About this exercise: From the items below, pull out every line that contains the word "können".

Exercise data:
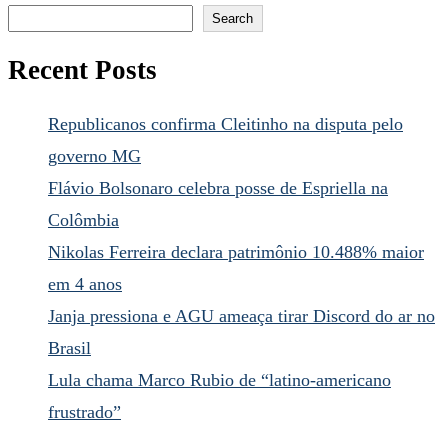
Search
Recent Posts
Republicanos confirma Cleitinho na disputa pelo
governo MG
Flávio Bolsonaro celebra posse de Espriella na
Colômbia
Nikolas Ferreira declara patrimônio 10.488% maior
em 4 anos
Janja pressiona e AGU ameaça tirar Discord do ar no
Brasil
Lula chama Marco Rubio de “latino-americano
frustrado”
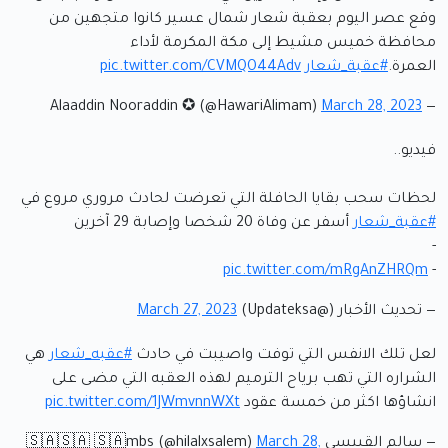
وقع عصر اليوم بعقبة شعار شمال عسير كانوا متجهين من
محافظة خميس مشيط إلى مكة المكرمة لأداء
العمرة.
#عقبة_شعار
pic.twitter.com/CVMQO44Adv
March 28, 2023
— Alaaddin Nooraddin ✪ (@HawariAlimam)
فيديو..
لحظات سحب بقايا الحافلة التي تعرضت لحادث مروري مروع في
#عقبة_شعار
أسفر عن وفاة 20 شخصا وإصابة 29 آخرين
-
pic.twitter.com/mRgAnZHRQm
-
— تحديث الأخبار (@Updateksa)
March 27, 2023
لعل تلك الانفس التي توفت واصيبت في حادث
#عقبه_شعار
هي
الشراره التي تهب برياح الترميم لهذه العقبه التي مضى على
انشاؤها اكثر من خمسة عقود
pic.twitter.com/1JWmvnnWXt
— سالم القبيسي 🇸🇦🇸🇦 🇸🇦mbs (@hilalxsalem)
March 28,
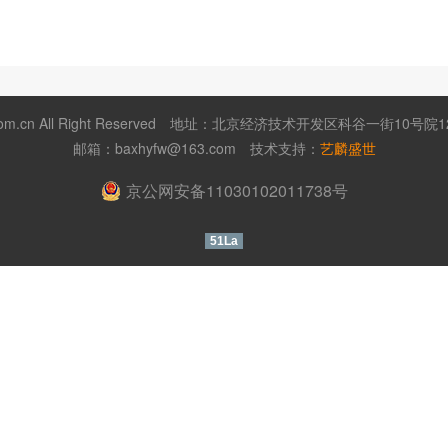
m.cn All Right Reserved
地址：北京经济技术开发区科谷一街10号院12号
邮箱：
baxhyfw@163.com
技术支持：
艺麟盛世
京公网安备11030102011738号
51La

---

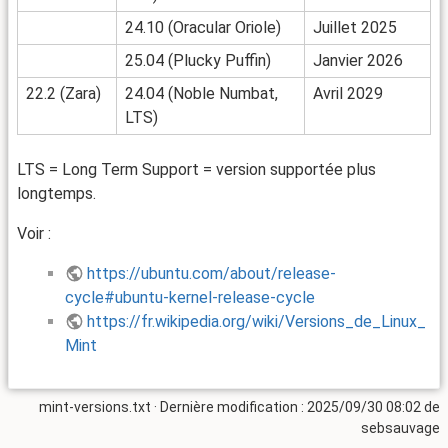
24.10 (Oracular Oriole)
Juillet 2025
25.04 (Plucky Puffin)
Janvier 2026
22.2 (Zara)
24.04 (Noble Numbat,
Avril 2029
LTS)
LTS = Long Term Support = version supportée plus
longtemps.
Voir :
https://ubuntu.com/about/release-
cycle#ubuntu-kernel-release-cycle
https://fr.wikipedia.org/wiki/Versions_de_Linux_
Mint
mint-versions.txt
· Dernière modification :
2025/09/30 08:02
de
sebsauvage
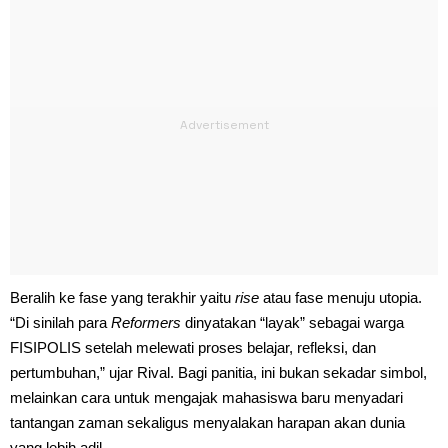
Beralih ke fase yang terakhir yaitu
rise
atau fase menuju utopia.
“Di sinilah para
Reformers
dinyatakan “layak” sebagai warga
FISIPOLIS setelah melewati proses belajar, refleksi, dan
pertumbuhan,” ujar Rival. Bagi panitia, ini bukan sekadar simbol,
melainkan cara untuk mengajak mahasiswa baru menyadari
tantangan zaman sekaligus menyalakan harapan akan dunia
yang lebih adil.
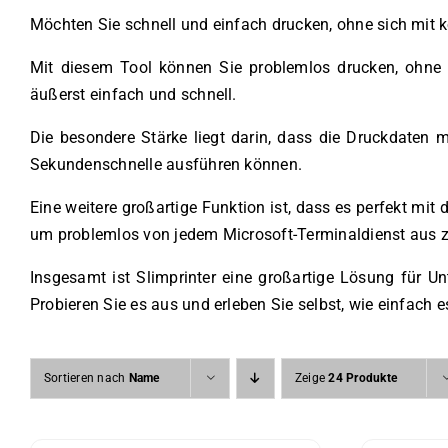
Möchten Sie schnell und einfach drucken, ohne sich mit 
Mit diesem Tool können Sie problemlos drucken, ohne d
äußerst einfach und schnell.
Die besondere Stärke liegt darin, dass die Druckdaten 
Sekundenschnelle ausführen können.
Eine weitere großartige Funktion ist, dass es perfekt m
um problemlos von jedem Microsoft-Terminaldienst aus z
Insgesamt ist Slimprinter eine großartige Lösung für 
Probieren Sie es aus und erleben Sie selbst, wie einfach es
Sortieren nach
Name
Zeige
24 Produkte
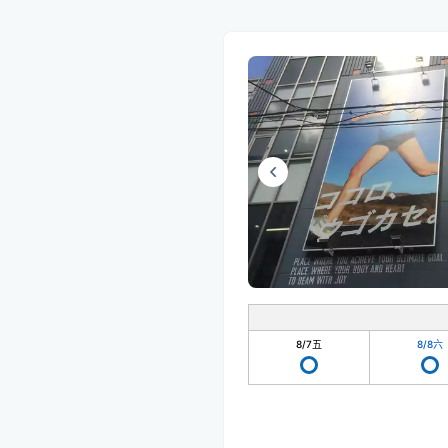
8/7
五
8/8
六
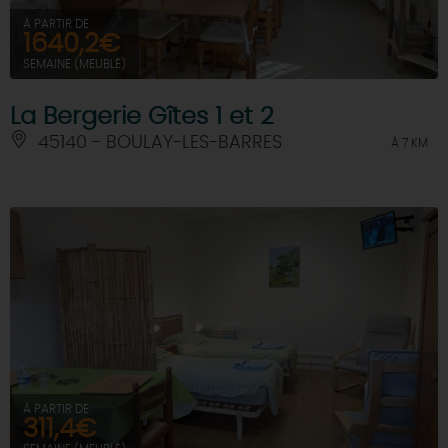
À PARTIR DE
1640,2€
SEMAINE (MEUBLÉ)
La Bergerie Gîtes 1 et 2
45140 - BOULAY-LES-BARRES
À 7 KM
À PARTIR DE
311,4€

Answer below:
Mit diesem Tool können Sie problemlos drucken, ohne d
Sekundenschnelle ausführen können.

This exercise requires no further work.